A.B.: For us the only recourse is to anticipate those possible consequences before they occur is setting-up relevant procedural safeguards and granting the presumption of innocence as a fundamental principle.  In the EU, those safeguards usually ensure that all participants to the proceedings have procedural tools that would enable them to ensure fair outcome especially in high-level political proceedings where there is a big public eye gazing on the process followed by various stakeholder interests.

  • How can the international (European) legal community assist Ukraine in fighting corruption?

O.P.: Ukraine continues to demonstrate its own interest in forming high standards for combating corruption, for which the experience of the international European community will be useful. The planning of the Anti-Corruption Strategy, the rapid dynamics of reforms, the enhancement of the role and protection of whistleblowers, the introduction of a system of electronic criminal proceedings (“eCase”) could rightly serve as examples for the formation of new standards of protection in anti-corruption proceedings. I am confident that the activities of the ACE ECBA Working Group will be of particular value in ensuring respect for rights and guarantees in anti-corruption proceedings.

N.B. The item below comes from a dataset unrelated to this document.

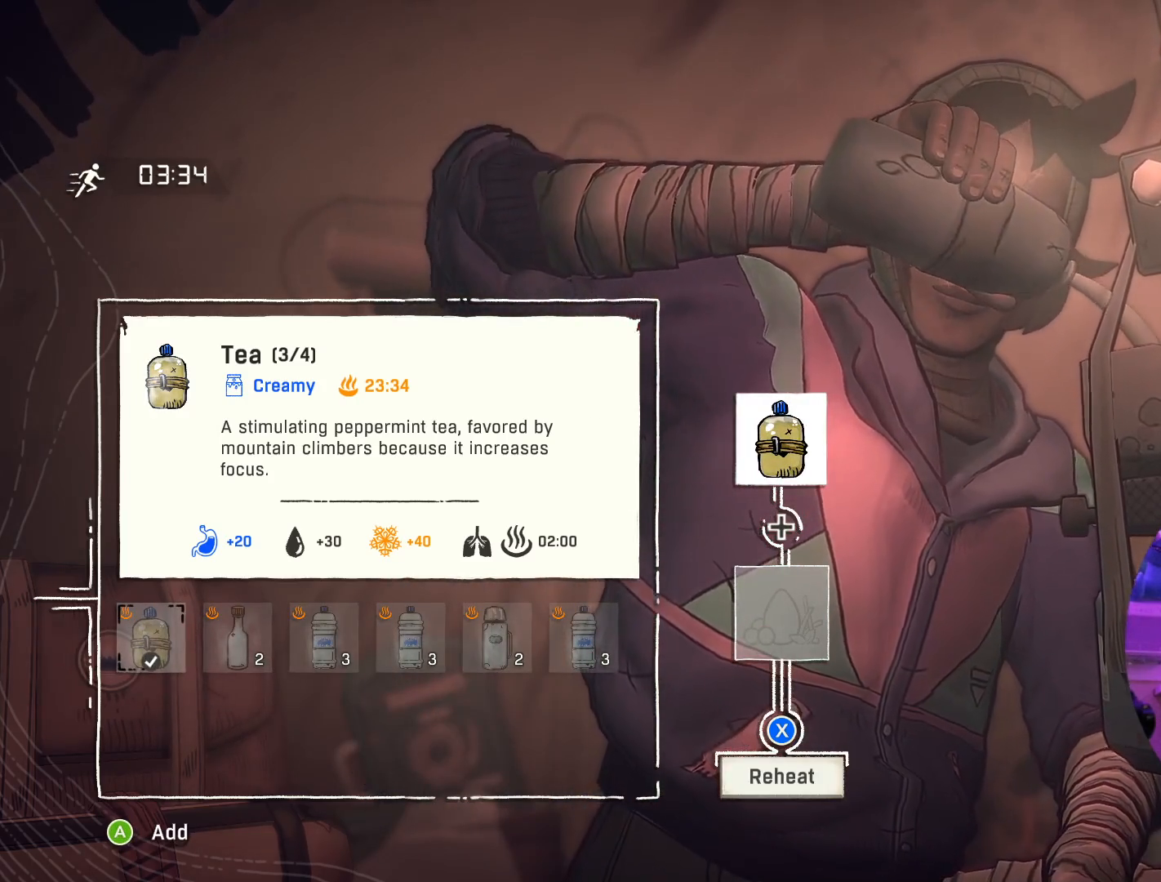
{"buttons": [], "left_stick": "center", "right_stick": "center", "events": []}
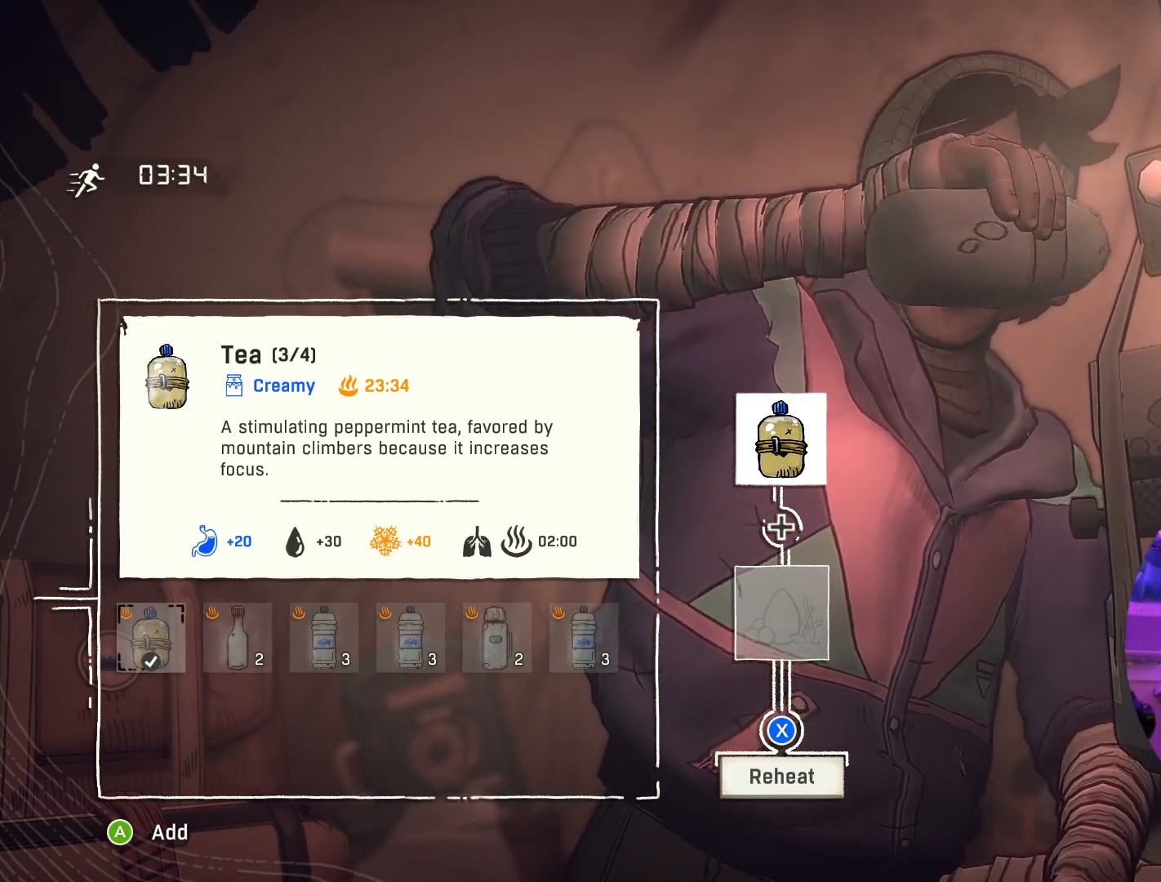
{"buttons": ["X"], "left_stick": "center", "right_stick": "center", "events": [[433, "X", "down"]]}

A.N.: The manifestations of high-level corruption faced by anti-corruption bodies and the High Anti-Corruption Court in Ukraine are very often transnational. In this regard, joint coordination of efforts to increase the effectiveness of international legal assistance is of particular importance, especially in matters of extradition of persons suspected or accused of committing corruption crimes; the identification, freezing and recovery of proceeds/assets derived from criminal activities; verification of the legality of the sources of origin of assets, etc.

I am convinced that institutional strengthening in the European Union and in Ukraine of conditions that significantly reduce the economic attractiveness of corruption and make it impossible to hide the sources of origin of assets, as well as the legalization and further use of the proceeds of corruption, should be a factor that will have a positive influence on the level of corruption in Ukraine.

A.B.: By sharing knowledge and regular exchanges. For these purposes, the ECBA created a working group on anti-corruption and bribery in Europe (ACE).

The purpose of the ACE working group is to improve knowledge and awareness among defense practitioners of various anti-corruption instruments, and procedural and other ECHR safeguards in anti-corruption proceedings (where such safeguards are usually lower due to big interest on the part of the public in the fight against corruption, i.e. confiscation), in order to provide effective advice and representation.

V.H.: So far, the group has initiated several knowledge-sharing activities, issued nine country reports on the topic and established a European-wide network of contacts with experience in corruption cases.

We are extremely happy to see that a colleague from Ukraine recently joined ACE and are looking forward to working with Olga and other lawyers from your country!